Christopher P. Sighinolfi - Jefferies LLC, Research Division:
Okay, great. That's really helpful. And then maybe a question for Steve. On Columbia Pipeline, the asset sale. Noticed you had some last year, I think most of that was tied to sale of the storage base gas. So I'm just curious what the sale was in 1Q? And if you have sort of any degree of expectation for what might be in the hopper for the rest of the year at the Pipeline Group on that front?
Stephen P. Smith:
Sure. The $17.5 million is associated with the modernization of leases that were incorporated into the Pennant joint venture. There are about 3,000-or-so leases that were modernized to allow for horizontal drilling today. And once those leases were modernized, we took the income associated with them in the first quarter. If you look out the balance of 2014, there's probably another $3 million or so of that modernized lease revenue that we will be receiving as a result of that activity.
Operator:
[Operator Instructions] Another question from Carl Kirst at BMO Capital.
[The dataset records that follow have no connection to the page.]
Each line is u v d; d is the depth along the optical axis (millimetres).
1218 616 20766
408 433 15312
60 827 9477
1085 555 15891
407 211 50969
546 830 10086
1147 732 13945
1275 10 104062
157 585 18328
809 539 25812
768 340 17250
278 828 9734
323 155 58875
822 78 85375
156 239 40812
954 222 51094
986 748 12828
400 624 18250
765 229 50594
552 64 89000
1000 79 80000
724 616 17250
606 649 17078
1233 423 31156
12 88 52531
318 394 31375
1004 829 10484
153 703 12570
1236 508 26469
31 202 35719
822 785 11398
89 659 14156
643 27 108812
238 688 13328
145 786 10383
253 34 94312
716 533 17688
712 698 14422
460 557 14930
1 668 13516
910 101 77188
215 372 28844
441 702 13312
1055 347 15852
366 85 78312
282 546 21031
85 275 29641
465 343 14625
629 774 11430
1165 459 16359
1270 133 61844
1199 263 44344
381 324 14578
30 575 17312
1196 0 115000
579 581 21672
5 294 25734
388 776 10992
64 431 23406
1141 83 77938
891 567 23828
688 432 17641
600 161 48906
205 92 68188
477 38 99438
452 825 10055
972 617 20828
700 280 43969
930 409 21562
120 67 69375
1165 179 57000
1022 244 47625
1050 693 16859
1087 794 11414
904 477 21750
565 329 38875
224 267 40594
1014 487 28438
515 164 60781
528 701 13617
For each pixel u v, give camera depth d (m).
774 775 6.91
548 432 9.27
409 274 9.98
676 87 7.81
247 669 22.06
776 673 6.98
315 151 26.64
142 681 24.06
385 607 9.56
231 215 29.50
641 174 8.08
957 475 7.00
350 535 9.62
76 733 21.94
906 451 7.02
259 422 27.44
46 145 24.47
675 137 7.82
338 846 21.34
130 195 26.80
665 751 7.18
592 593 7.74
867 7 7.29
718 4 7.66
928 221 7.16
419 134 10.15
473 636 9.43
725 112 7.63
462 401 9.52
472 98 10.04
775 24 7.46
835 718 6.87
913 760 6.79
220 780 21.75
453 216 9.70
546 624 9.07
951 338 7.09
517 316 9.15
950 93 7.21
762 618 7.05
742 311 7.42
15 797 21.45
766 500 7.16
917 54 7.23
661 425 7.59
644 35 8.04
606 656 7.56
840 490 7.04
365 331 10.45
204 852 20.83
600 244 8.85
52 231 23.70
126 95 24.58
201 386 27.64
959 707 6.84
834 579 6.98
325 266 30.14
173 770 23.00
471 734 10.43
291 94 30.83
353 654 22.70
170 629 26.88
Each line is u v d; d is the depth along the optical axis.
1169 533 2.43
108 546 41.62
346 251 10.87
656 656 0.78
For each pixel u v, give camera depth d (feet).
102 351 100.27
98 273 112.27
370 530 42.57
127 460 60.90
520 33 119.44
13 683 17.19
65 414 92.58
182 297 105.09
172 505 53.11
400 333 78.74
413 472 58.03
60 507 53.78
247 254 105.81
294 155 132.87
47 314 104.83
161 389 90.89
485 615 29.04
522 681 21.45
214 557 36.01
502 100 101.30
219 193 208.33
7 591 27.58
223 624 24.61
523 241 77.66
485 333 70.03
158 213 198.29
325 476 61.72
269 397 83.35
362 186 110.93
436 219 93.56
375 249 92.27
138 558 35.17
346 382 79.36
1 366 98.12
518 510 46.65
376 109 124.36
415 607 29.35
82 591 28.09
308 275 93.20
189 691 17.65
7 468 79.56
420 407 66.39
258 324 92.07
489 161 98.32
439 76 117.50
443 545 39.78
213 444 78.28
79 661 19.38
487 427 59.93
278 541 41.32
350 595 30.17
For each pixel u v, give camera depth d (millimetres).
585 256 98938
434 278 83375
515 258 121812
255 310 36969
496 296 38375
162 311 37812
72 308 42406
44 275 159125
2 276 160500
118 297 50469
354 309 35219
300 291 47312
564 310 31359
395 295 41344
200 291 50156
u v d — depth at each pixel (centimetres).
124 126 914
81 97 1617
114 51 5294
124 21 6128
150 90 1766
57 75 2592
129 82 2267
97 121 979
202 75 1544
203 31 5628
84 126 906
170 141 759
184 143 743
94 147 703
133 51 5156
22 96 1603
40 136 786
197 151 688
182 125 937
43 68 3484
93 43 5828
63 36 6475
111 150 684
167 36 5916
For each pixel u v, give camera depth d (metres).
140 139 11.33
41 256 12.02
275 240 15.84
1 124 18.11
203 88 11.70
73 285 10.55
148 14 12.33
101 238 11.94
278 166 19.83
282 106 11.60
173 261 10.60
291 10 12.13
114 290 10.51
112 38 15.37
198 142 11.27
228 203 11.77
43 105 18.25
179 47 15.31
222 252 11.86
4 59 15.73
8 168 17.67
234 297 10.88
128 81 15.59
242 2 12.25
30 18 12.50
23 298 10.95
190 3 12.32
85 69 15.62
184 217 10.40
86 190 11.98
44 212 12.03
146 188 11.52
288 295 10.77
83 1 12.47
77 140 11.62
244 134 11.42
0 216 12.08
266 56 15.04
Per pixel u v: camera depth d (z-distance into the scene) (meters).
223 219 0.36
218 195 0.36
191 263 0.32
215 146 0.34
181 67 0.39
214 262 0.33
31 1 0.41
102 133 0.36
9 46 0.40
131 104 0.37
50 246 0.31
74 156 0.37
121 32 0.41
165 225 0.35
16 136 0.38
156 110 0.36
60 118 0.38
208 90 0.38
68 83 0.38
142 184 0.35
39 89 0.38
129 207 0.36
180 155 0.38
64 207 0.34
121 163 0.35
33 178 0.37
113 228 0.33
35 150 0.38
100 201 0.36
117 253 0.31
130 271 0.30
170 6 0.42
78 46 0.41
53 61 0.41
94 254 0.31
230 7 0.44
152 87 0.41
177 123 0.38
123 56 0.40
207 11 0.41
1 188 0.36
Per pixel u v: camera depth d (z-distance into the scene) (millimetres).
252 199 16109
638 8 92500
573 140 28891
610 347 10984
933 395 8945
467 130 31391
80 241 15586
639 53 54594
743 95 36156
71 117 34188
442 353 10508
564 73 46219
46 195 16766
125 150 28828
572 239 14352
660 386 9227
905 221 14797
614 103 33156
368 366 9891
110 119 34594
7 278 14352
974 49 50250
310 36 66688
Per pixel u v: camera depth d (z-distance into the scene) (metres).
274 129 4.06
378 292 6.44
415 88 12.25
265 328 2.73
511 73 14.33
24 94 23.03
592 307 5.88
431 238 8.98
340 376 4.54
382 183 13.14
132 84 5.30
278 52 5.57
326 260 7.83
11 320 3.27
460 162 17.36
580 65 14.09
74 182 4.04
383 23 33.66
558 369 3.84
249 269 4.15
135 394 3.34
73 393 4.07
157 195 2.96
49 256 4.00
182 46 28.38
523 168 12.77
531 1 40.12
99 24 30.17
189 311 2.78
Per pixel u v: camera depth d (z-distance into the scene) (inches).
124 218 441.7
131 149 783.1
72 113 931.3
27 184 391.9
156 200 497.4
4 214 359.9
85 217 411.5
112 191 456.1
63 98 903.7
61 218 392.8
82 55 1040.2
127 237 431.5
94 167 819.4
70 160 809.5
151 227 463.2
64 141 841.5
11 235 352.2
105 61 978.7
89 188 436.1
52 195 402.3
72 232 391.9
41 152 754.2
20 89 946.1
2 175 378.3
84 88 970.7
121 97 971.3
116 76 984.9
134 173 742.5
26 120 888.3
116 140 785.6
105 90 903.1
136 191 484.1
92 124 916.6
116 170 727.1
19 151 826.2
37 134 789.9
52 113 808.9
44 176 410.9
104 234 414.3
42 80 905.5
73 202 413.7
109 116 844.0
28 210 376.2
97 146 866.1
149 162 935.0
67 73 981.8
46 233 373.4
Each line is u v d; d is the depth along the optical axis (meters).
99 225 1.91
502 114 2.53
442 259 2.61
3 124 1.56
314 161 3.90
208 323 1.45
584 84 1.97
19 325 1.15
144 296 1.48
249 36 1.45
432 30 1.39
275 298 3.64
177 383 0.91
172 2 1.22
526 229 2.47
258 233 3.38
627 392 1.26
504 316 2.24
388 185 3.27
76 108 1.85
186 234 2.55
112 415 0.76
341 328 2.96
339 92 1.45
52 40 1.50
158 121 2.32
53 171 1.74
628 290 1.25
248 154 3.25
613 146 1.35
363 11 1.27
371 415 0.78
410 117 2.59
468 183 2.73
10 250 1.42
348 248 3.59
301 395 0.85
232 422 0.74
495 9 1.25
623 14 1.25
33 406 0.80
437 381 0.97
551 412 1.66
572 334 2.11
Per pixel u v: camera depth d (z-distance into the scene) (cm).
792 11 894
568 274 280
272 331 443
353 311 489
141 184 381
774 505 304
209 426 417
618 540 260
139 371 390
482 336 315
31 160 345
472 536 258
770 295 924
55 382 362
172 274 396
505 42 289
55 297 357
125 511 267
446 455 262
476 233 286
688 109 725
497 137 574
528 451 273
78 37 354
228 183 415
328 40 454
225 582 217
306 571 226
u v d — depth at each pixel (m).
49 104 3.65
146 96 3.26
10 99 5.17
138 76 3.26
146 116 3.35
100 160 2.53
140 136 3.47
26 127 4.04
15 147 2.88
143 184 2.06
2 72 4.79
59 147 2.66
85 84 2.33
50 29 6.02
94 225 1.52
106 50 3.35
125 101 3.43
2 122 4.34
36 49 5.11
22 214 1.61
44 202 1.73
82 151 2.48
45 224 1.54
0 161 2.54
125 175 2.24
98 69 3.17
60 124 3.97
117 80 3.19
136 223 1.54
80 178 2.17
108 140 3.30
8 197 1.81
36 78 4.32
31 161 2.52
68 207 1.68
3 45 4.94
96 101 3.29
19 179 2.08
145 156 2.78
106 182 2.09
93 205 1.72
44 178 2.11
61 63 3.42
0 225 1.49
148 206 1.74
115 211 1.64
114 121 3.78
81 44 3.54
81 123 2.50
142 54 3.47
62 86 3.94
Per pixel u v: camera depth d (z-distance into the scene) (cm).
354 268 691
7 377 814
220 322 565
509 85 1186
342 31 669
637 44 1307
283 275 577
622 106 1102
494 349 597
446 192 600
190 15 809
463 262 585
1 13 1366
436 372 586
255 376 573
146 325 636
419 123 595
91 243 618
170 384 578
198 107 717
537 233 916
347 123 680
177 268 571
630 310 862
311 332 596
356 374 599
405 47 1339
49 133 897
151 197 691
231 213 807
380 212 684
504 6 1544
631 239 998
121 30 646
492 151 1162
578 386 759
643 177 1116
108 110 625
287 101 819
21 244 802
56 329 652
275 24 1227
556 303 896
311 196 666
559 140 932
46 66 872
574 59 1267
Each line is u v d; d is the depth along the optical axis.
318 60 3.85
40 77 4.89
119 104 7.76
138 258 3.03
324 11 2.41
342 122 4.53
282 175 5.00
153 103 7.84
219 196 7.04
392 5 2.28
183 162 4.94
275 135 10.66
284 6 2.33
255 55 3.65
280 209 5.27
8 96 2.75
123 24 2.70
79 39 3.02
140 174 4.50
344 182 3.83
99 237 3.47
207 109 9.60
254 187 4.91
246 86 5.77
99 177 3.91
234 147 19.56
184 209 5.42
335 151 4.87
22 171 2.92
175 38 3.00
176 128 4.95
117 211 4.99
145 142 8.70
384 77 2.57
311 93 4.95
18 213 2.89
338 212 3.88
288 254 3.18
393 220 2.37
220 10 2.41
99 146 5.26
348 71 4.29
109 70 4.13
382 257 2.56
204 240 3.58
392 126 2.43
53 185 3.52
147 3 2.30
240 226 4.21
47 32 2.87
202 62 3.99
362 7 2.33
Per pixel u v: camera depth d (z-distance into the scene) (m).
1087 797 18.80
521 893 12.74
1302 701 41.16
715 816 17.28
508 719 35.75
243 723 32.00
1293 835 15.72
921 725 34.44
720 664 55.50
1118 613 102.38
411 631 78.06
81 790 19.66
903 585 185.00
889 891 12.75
Carl L. Kirst - BMO Capital Markets Canada:
Sorry, just a quick follow-up mainly because of the strength of first quarter results, obviously, a big delta year-over-year and understanding we're still very early in the year and so, perhaps, there is some reluctance, for instance, to move up the guidance curve at this point. But simply, with what we've seen in the first quarter, it would almost imply that the expectation for the next 9 months, for instance, is basically just flat with last year. And so I guess my question is, is there any -- is this just sort of out of an abundance of caution earlier in the year? Are there, perhaps, some timing issues that maybe shifted some earnings into the first quarter? That this is more sort of a timing or shape of the quarter curve, if you will, for the full year? I just want to make sure we've got the right read of it.
Robert C. Skaggs:
To your point, a very strong quarter positions us well for the year, but as you also observed, there's 9 months to go and a lot of blocking and tackling left. So at this point, we want to take it one quarter by one quarter, and if we feel like there's a reason to move it up, we will do so. But right now, we're still within the range.
Carl L. Kirst - BMO Capital Markets Canada:
Understood. Just wanted to touch base.
Robert C. Skaggs:
Carl, while I have you, one other thing I'd add about WB, and I know there's a lot of interest about both of the XPress' project. Just to be clear on the WB XPress project, while I suggested it takes gas west, which it does, it also is designed to take gas east. So just wanted to make sure you're aware of that.
Operator:
Thank you very much. There's no further questions. So I'd now like to turn the call over to Bob Skaggs for closing remarks.
Robert C. Skaggs:
Ian, thanks so much. And to everyone that has participated, we appreciate your interest, your support, and we will remain in touch. Thank you. Have a great day.
Operator:
Thank you, ladies and gentlemen. That concludes your conference. You may now disconnect. Thank you for joining us.